Currently, we'd have to either replicate the Scraper for each unique URL, update the URL, and run the Scrapers or set the scraper URL, run the scraper, wait, update the URL, repeat. This becomes particularly problematic if we want to regularly scrape these pages and the site later changes or we want to extract additional information from the pages as we'd have to either update every Scraper or re-duplicate from a new "base" for every URL that we want to scrape.
It would be helpful if we could create the scraper once and then provide the specific page URL when we want to run the Scraper (via the UI and/or API).
Alternatively, if we could define the selectors/config/etc in a "parent Scraper" and then define the URL in the "child Scraper" that would also work.
Cahyo
complete
Cahyo
Please check the latest changelog post for information related to this request. Thanks!
Cahyo
planned
Cahyo
I've been wanting to tackle this one. Currently, it's not flexible enough.

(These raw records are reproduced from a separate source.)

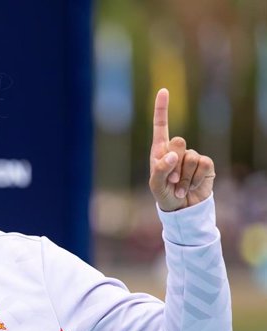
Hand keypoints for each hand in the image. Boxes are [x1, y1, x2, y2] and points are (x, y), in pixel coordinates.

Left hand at [149, 88, 215, 211]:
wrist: (181, 208)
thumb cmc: (164, 194)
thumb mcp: (156, 184)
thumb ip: (161, 169)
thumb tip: (173, 155)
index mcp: (160, 150)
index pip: (161, 126)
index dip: (162, 108)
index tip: (163, 90)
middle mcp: (177, 150)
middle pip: (178, 141)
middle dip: (173, 163)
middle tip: (171, 179)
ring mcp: (192, 156)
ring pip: (190, 157)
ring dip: (184, 176)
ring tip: (179, 186)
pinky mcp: (206, 165)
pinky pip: (202, 164)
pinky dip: (195, 179)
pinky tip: (191, 186)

Maybe the URL should be inside the Scraper, or it should behave as a "default URL" in case you do not provide a new one when scraping through the UI or API.

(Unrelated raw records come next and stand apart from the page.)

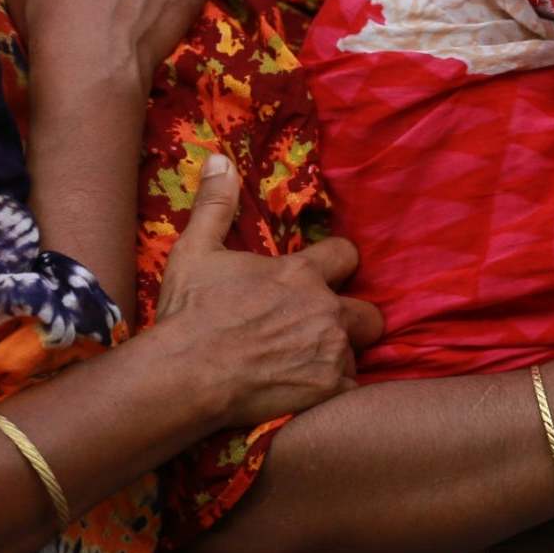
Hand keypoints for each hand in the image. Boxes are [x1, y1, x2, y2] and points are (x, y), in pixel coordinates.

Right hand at [153, 154, 383, 426]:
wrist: (184, 374)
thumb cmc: (188, 314)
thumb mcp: (194, 252)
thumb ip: (215, 206)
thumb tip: (220, 159)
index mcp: (301, 274)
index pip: (348, 256)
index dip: (338, 266)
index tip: (323, 277)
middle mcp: (326, 309)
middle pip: (369, 313)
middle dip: (352, 321)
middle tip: (322, 331)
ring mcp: (331, 349)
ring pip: (357, 352)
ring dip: (338, 358)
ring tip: (307, 366)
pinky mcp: (329, 386)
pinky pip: (351, 390)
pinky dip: (334, 392)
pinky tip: (309, 394)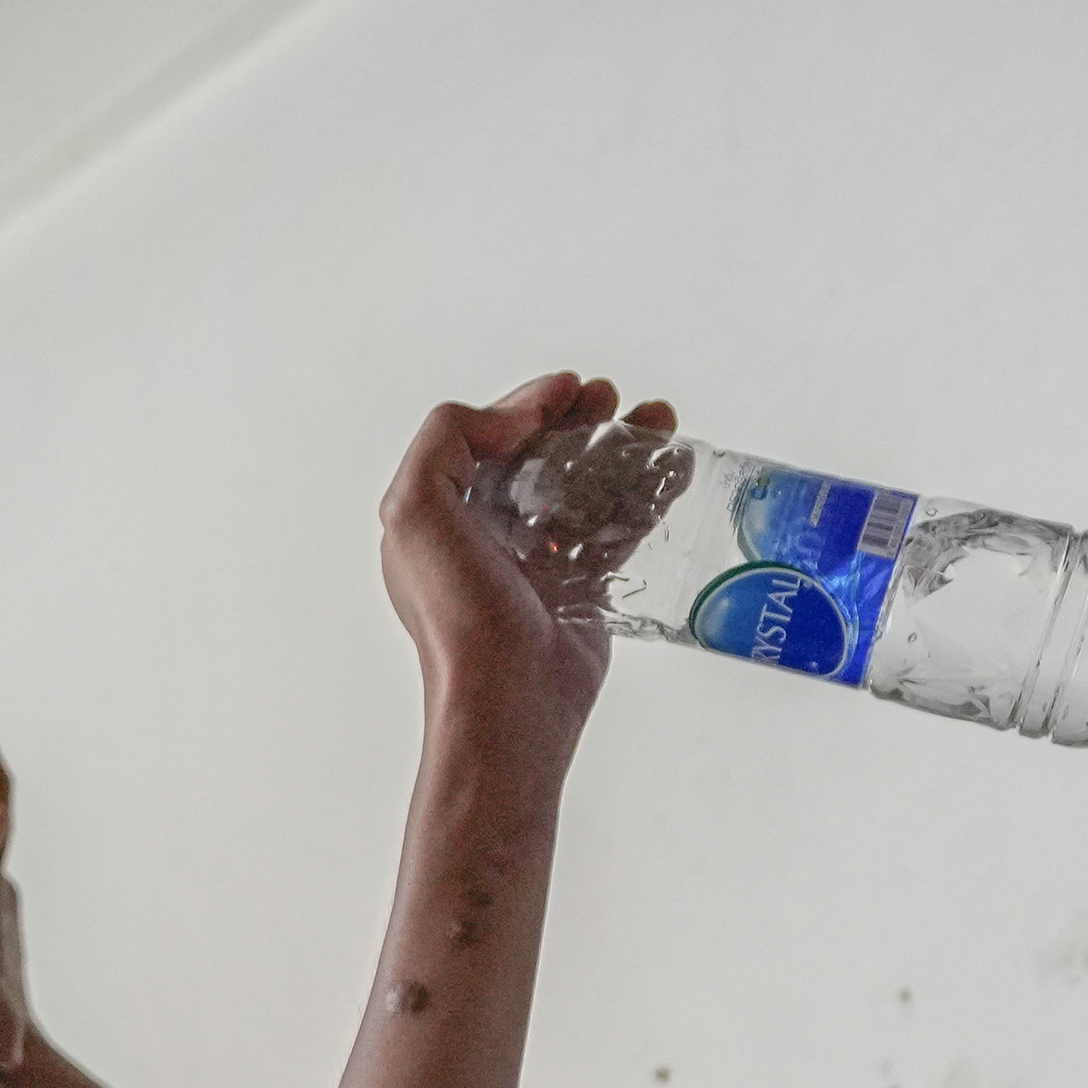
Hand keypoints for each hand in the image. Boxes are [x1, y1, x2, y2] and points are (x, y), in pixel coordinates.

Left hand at [383, 372, 658, 736]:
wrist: (510, 699)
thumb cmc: (458, 615)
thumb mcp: (416, 510)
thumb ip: (446, 440)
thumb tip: (512, 421)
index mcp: (440, 518)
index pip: (484, 440)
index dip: (527, 404)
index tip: (569, 388)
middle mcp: (483, 538)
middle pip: (538, 458)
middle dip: (578, 420)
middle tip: (612, 398)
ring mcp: (534, 565)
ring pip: (584, 488)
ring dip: (621, 448)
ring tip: (657, 420)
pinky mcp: (580, 591)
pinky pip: (616, 531)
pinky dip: (644, 496)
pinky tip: (672, 467)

Sharing extractors also sounds good.
Will think about this tomorrow. Thanks John!
J
John
Another (perhaps simpler) way to accomplish this would be to allow Extractors to be shared across Scrapers. However, in that scenario we would ideally like the ability to create a new scraper via API using an existing Extractor.
Cahyo
John: I have been doing some tests regarding this feature and this is what I think we could do:
- The Scraper's URL field stays the same, but it turns to a "default URL".

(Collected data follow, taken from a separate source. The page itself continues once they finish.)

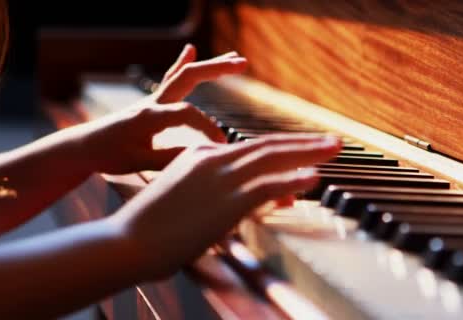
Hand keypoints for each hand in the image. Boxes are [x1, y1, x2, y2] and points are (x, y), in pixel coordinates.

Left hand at [76, 45, 246, 173]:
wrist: (84, 146)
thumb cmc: (108, 155)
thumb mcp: (137, 162)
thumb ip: (168, 159)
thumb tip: (201, 156)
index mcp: (149, 116)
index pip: (187, 113)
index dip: (208, 127)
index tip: (221, 145)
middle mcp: (152, 101)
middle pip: (188, 77)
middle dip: (217, 69)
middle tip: (243, 63)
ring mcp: (153, 99)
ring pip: (184, 75)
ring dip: (210, 65)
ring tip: (234, 58)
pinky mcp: (153, 102)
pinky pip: (172, 78)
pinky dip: (183, 64)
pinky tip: (191, 50)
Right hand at [113, 134, 341, 278]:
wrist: (127, 242)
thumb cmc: (152, 228)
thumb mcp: (185, 201)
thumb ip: (216, 196)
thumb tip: (246, 203)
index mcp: (202, 157)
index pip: (253, 148)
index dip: (284, 147)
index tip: (307, 149)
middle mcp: (213, 160)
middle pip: (269, 145)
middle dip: (306, 142)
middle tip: (335, 141)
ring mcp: (220, 178)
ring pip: (273, 158)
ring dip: (309, 152)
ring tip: (335, 149)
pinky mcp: (224, 201)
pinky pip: (267, 185)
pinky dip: (293, 180)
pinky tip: (314, 177)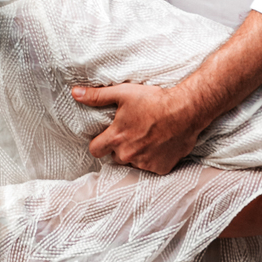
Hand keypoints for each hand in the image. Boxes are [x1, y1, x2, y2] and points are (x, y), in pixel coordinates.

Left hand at [71, 80, 204, 173]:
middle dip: (120, 147)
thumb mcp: (123, 93)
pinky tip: (160, 145)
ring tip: (148, 137)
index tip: (107, 136)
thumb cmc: (154, 100)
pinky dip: (154, 159)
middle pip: (115, 157)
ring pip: (133, 163)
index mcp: (116, 138)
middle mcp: (128, 155)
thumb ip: (97, 96)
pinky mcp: (161, 168)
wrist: (186, 110)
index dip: (99, 143)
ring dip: (137, 154)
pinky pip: (151, 167)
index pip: (95, 150)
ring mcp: (145, 164)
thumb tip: (75, 93)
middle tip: (132, 133)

- We add a new action (button) to Scrapers: advanced/targeted scraping, by providing a single or array of URLs we can override the default and scrape one or more defined URLs.
- The api endpoint /scrapers/{scraper}/run, now has an optional parameter: urls (string or array). Which does the same as the previous action we described.
Is this approach going to solve the issues you are currently facing?
Thanks!